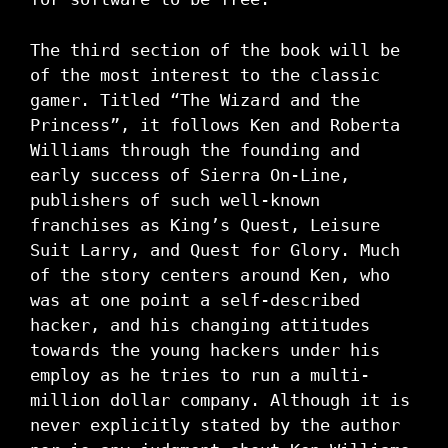
The third section of the book will be
of the most interest to the classic
gamer. Titled “The Wizard and the
Princess”, it follows Ken and Roberta
Williams through the founding and
early success of Sierra On-Line,
publishers of such well-known
franchises as King’s Quest, Leisure
Suit Larry, and Quest for Glory. Much
of the story centers around Ken, who
was at one point a self-described
hacker, and his changing attitudes
towards the young hackers under his
employ as he tries to run a multi-
million dollar company. Although it is
never explicitly stated by the author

:: Exercise prompt ::
Copy exactly, word for word, the line with "Williams through the founding and" through the final line of the listing.

:: Exercise result ::
Williams through the founding and
early success of Sierra On-Line,
publishers of such well-known
franchises as King’s Quest, Leisure
Suit Larry, and Quest for Glory. Much
of the story centers around Ken, who
was at one point a self-described
hacker, and his changing attitudes
towards the young hackers under his
employ as he tries to run a multi-
million dollar company. Although it is
never explicitly stated by the author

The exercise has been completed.